IT IS SAFE TO SAY that back in our grade-school days most of us would not have guessed the various paths our lives have taken. We might have had plans and dreams of what we were going to be, or where we were going to live and maybe even who we were going to marry, but somewhere along the way the paths we thought we would take changed, morphed or maybe even crossed with other paths to brings us to where we are today.

Some of the paths we traveled where like gentle strolls along sunlit paths, others may have been long sweaty trudges up steep mountainsides. Some paths we may have journeyed with light-hearted friends and others we wandered alone through darkened valleys.

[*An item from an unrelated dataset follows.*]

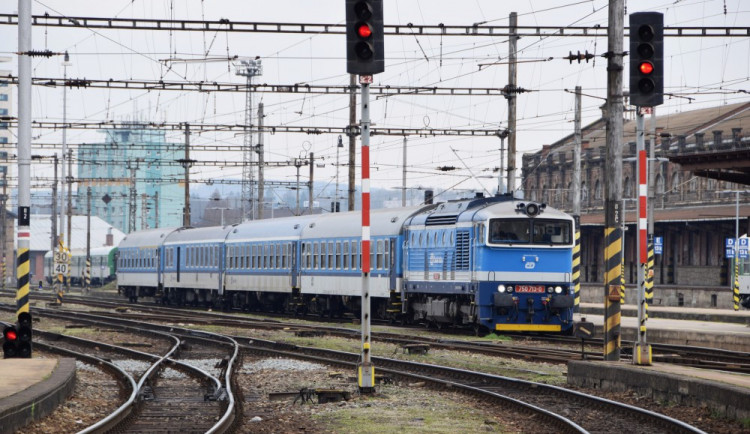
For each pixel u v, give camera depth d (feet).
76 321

Whatever those paths were like one thing is for certain here is where they brought us.

Since we cannot know, or for that matter even plan, our paths it is good to entrust our paths to the only One who knows the beginning from the end, the One who can see all the various twists and turns our lives will take. That One, of course, is the Lord of all creation and the Sovereign of eternity.

Personally, I could not have known the paths my life would take. Who, but the Lord could know that the very place that Linda and I hoped to retire to someday (Mount Hermon) would be the place where I would start my full-time ministry?  Who, except God, could have seen the gracious gift that would allow me to return to school (Biola University / Fuller Seminary?) Who could have foreseen, except for our all-knowing God, that the one instrumental to my first call to Felton (Dave Van Wingerden) would be the one to ask me to join him in ministry in Cokato, Minnesota? Who but God would have seen my path taking me to Crescent City to plant a church? And who could have ever seen the path that would bring me back to the church I had grown to love in those first years of my pastoral ministry? I could not have written the story of the journey God has led me upon, but thankfully God did.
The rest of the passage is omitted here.